Фрейн только что услыхал такое, чему и поверить не смел. Его ориентированный на цель мир самым неожиданным и необъяснимым образом терпел крушение, будто только что из облаков вынырнул ядерный снаряд, нацеленный прямехонько на мыс Китовая Челюсть.

— Что случилось? Вы побелели.

— Во-во-во, — Не в состоянии выговорить ни слова, он ткнул пальцем в телевизор.

Рейчел взглянула на экран. Ничем не примечательный молодой интервьюер мучил невзрачного, но, как обычно, речистого политикана вопросами о какой-то растрате. Впрочем, если быть честной, она узнала и министра финансов Джеймса Хепплуайта, и намозолившего глаза журнал иста Дэвида Хейна, который сейчас толковал о перерасходах, взвинченном бюджете и политических прикрытиях.

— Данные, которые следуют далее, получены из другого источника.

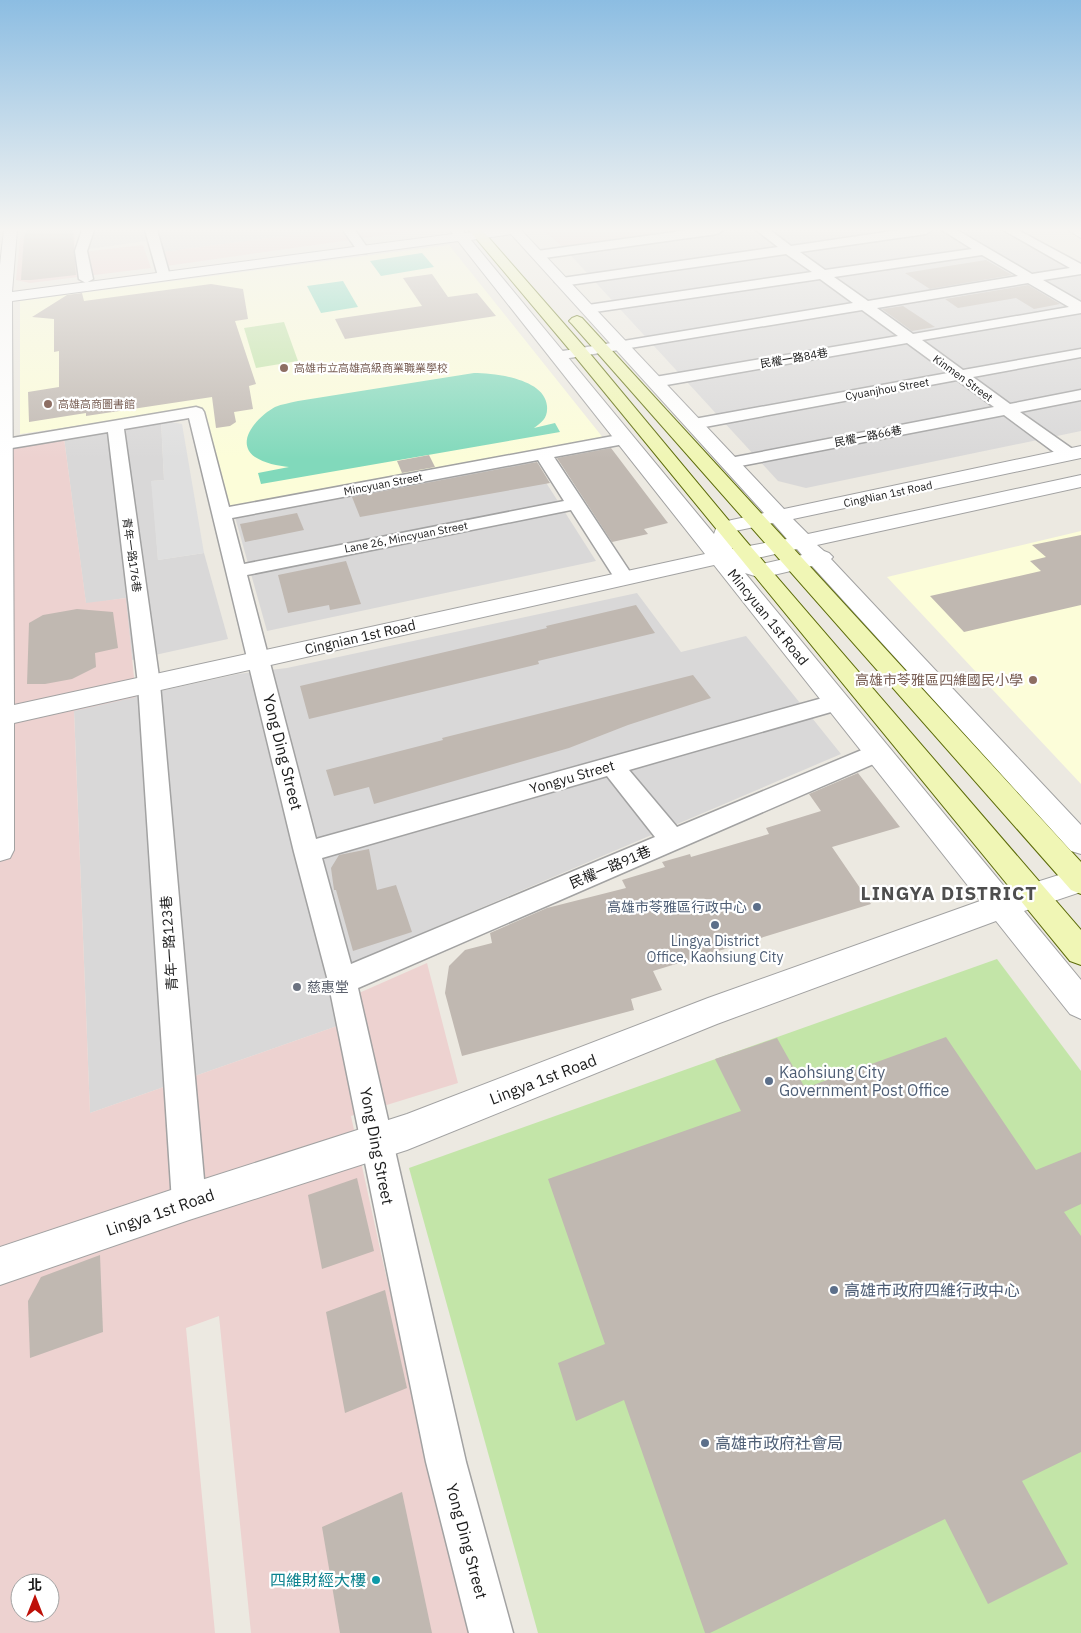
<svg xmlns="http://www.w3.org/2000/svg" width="1081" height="1633" font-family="'IBM Plex Sans','Noto Sans TC',sans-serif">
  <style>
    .residential { fill: #d9d8d8 }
    .commercial { fill: #edd2d0; fill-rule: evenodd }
    .education { fill: #fcfdd9 }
    .grass { fill: #c3e5a8 }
    .pitch { fill: #81d9bb }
    .parking { fill: #dfdfdf }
    .building { fill: #c0b8b1 }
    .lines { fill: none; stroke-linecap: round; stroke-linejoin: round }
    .minor-casing { stroke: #a2a2a2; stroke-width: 3 }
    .tertiary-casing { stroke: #a2a2a2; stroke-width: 2 }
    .secondary-casing { stroke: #5c6b09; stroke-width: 2 }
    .minor { fill: #fff; fill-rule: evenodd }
    .tertiary { fill: #fff; fill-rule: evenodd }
    .secondary { fill: #f0f6b5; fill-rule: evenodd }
    .education-dot { fill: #8d6e63; stroke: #fff; stroke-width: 2 }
    .service-dot { fill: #5c6f8a; stroke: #fff; stroke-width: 2 }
    .worship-dot { fill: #6b7280; stroke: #fff; stroke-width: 2 }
    .culture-dot { fill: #0f9aa8; stroke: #fff; stroke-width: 2 }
    .labels { text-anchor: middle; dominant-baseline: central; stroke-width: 4.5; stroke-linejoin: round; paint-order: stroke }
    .far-street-label { font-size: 11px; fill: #1b1b1b; stroke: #fff }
    .far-education-label { font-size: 11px; fill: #785e54; stroke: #fff; text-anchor: start }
    .street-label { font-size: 14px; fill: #1b1b1b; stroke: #fff }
    .education-label { font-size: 14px; fill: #785e54; stroke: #fff; text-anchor: end }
    .service-label { font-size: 14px; fill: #4e5e75; stroke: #fff; text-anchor: end }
    .worship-label { font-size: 14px; fill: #5b616d; stroke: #fff; text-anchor: start }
    .near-street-label { font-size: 16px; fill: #1b1b1b; stroke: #fff }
    .near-service-label { font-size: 16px; fill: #4e5e75; stroke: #fff; text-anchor: start }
    .near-culture-label { font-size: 16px; fill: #0d838f; stroke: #fff; text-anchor: end }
    .district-label { font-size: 19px; font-weight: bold; letter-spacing: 1px; fill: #4e4e4e; stroke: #fff }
  </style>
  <rect width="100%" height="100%" fill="#ece9e1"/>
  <g class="residential">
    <path d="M96,230H331L163,252L161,239L89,249Z"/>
    <path d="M697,230H871L877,234L905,230H1000L1081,275V431L806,488L778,481L564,248Z"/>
    <path d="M161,420L164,480L152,481L158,560L204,553L228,639L132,660L125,598L86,604L64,438Z"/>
    <path d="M531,459L596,561L267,631L235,517Z"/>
    <path d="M637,593L681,652L746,636L841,754L326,974L340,1025L90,1113L74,710L238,674L287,668Z"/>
  </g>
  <g class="commercial">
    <path d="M21,230H76L74,253L143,245L151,268L30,283L16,280Z"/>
    <path d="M331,230H421L166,266L163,252Z"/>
    <path d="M543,230H700L565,249Z"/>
    <path d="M64,438L86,603L126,598L136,697L74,711L90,1113L340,1025L334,1004L427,963L458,1083L351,1116L382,1258L470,1633H251L219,1316L186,1328L215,1633H0V450ZM20,1583H50V1613H20Z"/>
  </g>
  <g class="education">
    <path d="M449,245L604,439L227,509L200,408L20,434V301Z"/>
    <path d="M1081,531V784L887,577Z"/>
  </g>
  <g class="grass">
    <path d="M284,322L298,361L256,368L244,328Z"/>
    <path d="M997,959L1081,1071V1633H538L409,1168Z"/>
  </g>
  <g class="pitch">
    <path d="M422,253L434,267L381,276L370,261Z"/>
    <path d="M343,281L358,307L321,313L307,286Z"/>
    <path d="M474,373C496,373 545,379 547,406C548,418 542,422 534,428L555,423L560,432L261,484L258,473L289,467C278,466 264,463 255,457C233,441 260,415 275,407C282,404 290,403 298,401Z"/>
  </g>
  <path class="parking" d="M161,420L182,424L204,553L158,560L151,481L164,480Z"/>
  <g class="building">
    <path d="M28,230H73L76,275L31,280H21L24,236Z"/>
    <path d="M986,260L1012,275L930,289L905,273Z"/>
    <path d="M432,274L448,297L477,293L496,316L345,339L335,319L422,306L403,278Z"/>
    <path d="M211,284L243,289L248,319L235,321L256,384L249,386L253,409L234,412L236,422L230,426L216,428L212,397L86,416V413L29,422L28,392L59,387V351L54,352V319L32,317L67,295L82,293L84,301Z"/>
    <path d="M1028,285L1060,304L1034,309L1016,298L958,308L945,299Z"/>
    <path d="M903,306L935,327L912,331L882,309Z"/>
    <path d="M611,448L668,523L644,529L648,534L612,542L557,458Z"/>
    <path d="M429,455L435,467L402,473L397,461Z"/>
    <path d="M537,462L550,483L360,517L352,497Z"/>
    <path d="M297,513L304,530L245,542L240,524Z"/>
    <path d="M1081,535V605L964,632L930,596L1041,571L1030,561L1046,557L1032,545Z"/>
    <path d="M346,561L361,604L330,610L329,605L288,613L278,575Z"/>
    <path d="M636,605L655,633L538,661L539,664L309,719L300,686L547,628L546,626Z"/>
    <path d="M77,609L113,612L118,648L95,653L96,667L72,679L45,684H27L29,623L43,615Z"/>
    <path d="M693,675L711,698L628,725L569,748L374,804L369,787L334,796L326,770L443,740L442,738Z"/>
    <path d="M858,773L900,827L832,847L871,904L653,971L662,990L631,999L634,1010L462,1056L445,993L449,966L465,950L492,943L490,933L547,908L626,888L622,880L665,867L662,862L690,854L691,857L769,834L766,828L821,811L809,794Z"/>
    <path d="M369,849L377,890L396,885L412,932L353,951L336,890H334L331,868L339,855Z"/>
    <path d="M946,1037L1036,1170L1081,1152V1204L1064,1212L1081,1236V1452L1022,1481L1068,1564L988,1604L945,1519L710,1633H705L624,1400L576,1421L558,1363L605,1344L548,1179L741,1111L715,1059L777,1038L805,1088Z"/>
    <path d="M357,1178L374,1251L322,1269L308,1195Z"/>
    <path d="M100,1255L103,1332L30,1358L28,1301L41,1277Z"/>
    <path d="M385,1290L407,1388L345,1413L326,1312Z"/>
    <path d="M402,1492L432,1633H340L322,1527Z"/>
  </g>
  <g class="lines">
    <g class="minor-casing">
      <g id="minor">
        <path d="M82,230H94L87,251L93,279L86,283L79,279L75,251Z"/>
        <path d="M145,230H157L170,276L169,279H159L158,276Z"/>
        <path d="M343,230H355L369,250L367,253H359Z"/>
        <path d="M689,230H723L717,234L537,259L531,255L537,251Z"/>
        <path d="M756,230H770L791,246L899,230H932L926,234L800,252L825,270L972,249L942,230H957L1032,274L1070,268L1003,230H1018L1081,264V274L1043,280L1081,302V313L922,340L963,370L1081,349V357L973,377L1010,404L1081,390V400L1020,412L1074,450L1076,454L1074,458H1062L1004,415L730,468L724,467L721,463L724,459L730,458L994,407L957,380L694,429L688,427L686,424L688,421L694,419L948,373L907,343L655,387L650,385L647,382L650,379L655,377L898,336L862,310L557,360L552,359L550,356L552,353L557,352L853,303L820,279L588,313L581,309L588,305L812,272L786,254L562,286L555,282L562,278L778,247ZM982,255L1018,276L868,301L834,277ZM1028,283L1069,307L913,334L877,308Z"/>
        <path d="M196,407L202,409L204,412L229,507L624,434L630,435L632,439L630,443L624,444L554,457L634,578L631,582L624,584L617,582L571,510L247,575L316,839L837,694L845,696L848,702L845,708L629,770L677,827L869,747L877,744L885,747L889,753L885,759L358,988L466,1462L513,1633H469L426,1462L328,981L294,852L189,418L124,429L160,684L206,1202L201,1214L189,1219L177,1214L172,1202L138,684L108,432L0,450V440ZM538,460L564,501L244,564L232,518ZM607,776L655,837L351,964L322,858Z"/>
      </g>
    </g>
    <g class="tertiary-casing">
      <g id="tertiary">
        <path d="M4,230H17L12,292L453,234L450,230H463L465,233L483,230H521L784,509L1081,446V458L793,519L808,534L1081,475V487L817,545L824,551L829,553L833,557L831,559L1081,825V854L1071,851L812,566L761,578L745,573L1008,891L1081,868V892L1024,911L1081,980V1019L1070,1014L996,921L717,1024L407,1150L189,1220L0,1285V1247L189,1184L407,1114L708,998L980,901L714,565L14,723V850L10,858L0,861V265ZM511,234L764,513L718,523L714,534L471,240ZM458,241L705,554L14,705L12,301ZM773,523L787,539L732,549L735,531ZM797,549L802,555L762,564L749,560Z"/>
        <path d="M1068,230H1081V238Z"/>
      </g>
    </g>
    <g class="secondary-casing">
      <g id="secondary">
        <path d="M469,230H482L586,349L745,540L1081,930V965L1070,961L574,355Z"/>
        <path d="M577,316L582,318L1081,862V894L1071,890L572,324L569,321L572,318Z"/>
      </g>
    </g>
    <use href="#minor" class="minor"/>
    <use href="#tertiary" class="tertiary"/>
    <use href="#secondary" class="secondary"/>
  </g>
  <linearGradient id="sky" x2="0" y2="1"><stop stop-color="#8cbde2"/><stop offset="0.5" stop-color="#f6f5f2"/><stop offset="1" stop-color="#f6f5f2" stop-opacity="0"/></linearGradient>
  <rect width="1081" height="459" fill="url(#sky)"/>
  <g class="education-dot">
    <circle cx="284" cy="368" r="5"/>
    <circle cx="48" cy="404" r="5"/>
    <circle cx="1033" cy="680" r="5"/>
  </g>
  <g class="service-dot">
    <circle cx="757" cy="907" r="5"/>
    <circle cx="715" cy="925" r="5"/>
    <circle cx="769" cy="1081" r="5"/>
    <circle cx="834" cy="1290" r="5"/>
    <circle cx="705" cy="1443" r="5"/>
  </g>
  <circle class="worship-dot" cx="297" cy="987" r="5"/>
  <circle class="culture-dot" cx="376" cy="1580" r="5"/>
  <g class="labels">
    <g class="far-street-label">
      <text transform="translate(794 358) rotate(-10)">民權一路84巷</text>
      <text transform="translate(963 378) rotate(36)">Kinmen Street</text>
      <text transform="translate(887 389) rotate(-10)">Cyuanjhou Street</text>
      <text transform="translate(868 436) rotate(-11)">民權一路66巷</text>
      <text transform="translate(383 484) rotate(-11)">Mincyuan Street</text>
      <text transform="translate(888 494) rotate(-12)">CingNian 1st Road</text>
      <text transform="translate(406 537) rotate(-11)">Lane 26, Mincyuan Street</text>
      <text transform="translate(132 555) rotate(82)">青年一路176巷</text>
    </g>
    <g class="far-education-label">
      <text x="294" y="368">高雄市立高雄高級商業職業學校</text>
      <text x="58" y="404">高雄高商圖書館</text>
    </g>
    <g class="street-label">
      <text transform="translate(768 617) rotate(51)">Mincyuan 1st Road</text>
      <text transform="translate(360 637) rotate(-13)">Cingnian 1st Road</text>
      <text transform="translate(572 777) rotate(-16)">Yongyu Street</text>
      <text transform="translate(610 867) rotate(-23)">民權一路91巷</text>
      <text transform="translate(169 943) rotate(-94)">青年一路123巷</text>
    </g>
    <g class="education-label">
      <text x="1023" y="680">高雄市苓雅區四維國民小學</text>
    </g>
    <g class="service-label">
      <text x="747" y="907">高雄市苓雅區行政中心</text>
      <text x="715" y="941" text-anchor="middle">Lingya District<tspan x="715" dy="16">Office, Kaohsiung City</tspan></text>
    </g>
    <g class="worship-label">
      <text x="307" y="987">慈惠堂</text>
    </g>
    <g class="near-street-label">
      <text transform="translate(283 752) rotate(76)">Yong Ding Street</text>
      <text transform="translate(543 1079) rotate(-21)">Lingya 1st Road</text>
      <text transform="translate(377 1146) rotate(79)">Yong Ding Street</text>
      <text transform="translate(160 1212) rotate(-19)">Lingya 1st Road</text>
      <text transform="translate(467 1541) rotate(75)">Yong Ding Street</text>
    </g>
    <g class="near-service-label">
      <text x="779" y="1072">Kaohsiung City<tspan x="779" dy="18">Government Post Office</tspan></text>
      <text x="844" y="1290">高雄市政府四維行政中心</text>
      <text x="715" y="1443">高雄市政府社會局</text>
    </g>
    <g class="near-culture-label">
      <text x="366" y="1580">四維財經大樓</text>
    </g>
    <g class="district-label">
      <text x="949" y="893">LINGYA DISTRICT</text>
    </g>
  </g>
  <g transform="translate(35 1598)"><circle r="24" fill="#ffffff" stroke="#a4a4a4"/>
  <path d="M0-4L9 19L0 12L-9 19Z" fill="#be1008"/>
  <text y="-8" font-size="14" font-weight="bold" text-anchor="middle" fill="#1b1b1b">北</text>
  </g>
</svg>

— Поправьте меня, если я что-то не понял, господин министр, но почему мы здесь, на студии ЧЕК-ТВ, услыхали о несчастном случае лишь сегодня, когда все произошло несколько недель тому назад, как вы только что сказали?

— Трагично. Очень трагично. Но мы не могли раскрывать все детали, ибо это вопрос национальной безопасности. Все это особенно трагично, ибо молодые люди и женщины — да, да, женщины, ведь мы не должны забывать о той роли, которую играют женщины в защите великой нации — погибли при таких ужасных обстоятельствах. Мы у них в величайшем долгу, вы, я уверен, согласитесь со мной, Дэвид. Они герои, такие же герои, как если бы они погибли на поле боя.